**WRITTEN TASK 1:** From the pandas notes on adding and removing rows and columns, return the text starting at "# 06 - Add/Remove" and ending at "Notes by [Innovinitylabs](https://github.com/innovinitylabs)", copied word for word.
**WRITTEN TASK 2:**
Answer these from the pandas notes on adding and removing rows and columns:
(a) What variable is the DataFrame built from the people dictionary assigned to?
(b) What is passed as index_col when the schema CSV file is read?
(c) What value is set for display.max_rows?

**PROVIDED PASSAGE:**
# 06 - Add/Remove Rows and Columns From DataFrames

https://youtu.be/HQ6XO9eT-fc?si=6STRvIlEn1b-zwp8

Notes by [Innovinitylabs](https://github.com/innovinitylabs)

In [283]:
import pandas as pd

#Setup for learning data

people = {
    "first": ["Corey", 'Jane', 'John'], 
    "last": ["Schafer", 'Doe', 'Doe'], 
    "email": ["CoreyMSchafer@gmail.com", 'JaneDoe@email.com', 'JohnDoe@email.com']
}
dft = pd.DataFrame(people)

---

#Setup for Real world data

In [284]:
# df = pd.read_csv('data/survey_results_public.csv', index_col='Respondent' )
# schema_df = pd.read_csv('data/survey_results_schema.csv', index_col='Column')
# pd.set_option('display.max_columns', 85)


In [285]:
# pd.set_option('display.max_rows', 85)

(Page text data extracted)

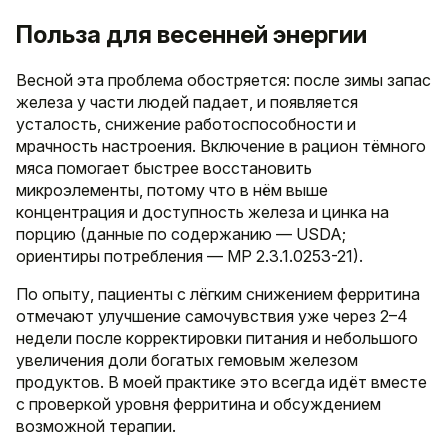
Польза для весенней энергии
Весной эта проблема обостряется: после зимы запас
железа у части людей падает, и появляется
усталость, снижение работоспособности и
мрачность настроения. Включение в рацион тёмного
мяса помогает быстрее восстановить
микроэлементы, потому что в нём выше
концентрация и доступность железа и цинка на
порцию (данные по содержанию — USDA;
ориентиры потребления — МР 2.3.1.0253-21).
По опыту, пациенты с лёгким снижением ферритина
отмечают улучшение самочувствия уже через 2–4
недели после корректировки питания и небольшого
увеличения доли богатых гемовым железом
продуктов. В моей практике это всегда идёт вместе
с проверкой уровня ферритина и обсуждением
возможной терапии.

**RESULT 1:**
# 06 - Add/Remove Rows and Columns From DataFrames

https://youtu.be/HQ6XO9eT-fc?si=6STRvIlEn1b-zwp8

Notes by [Innovinitylabs](https://github.com/innovinitylabs)

**RESULT 2:**
(a) dft
(b) 'Column'
(c) 85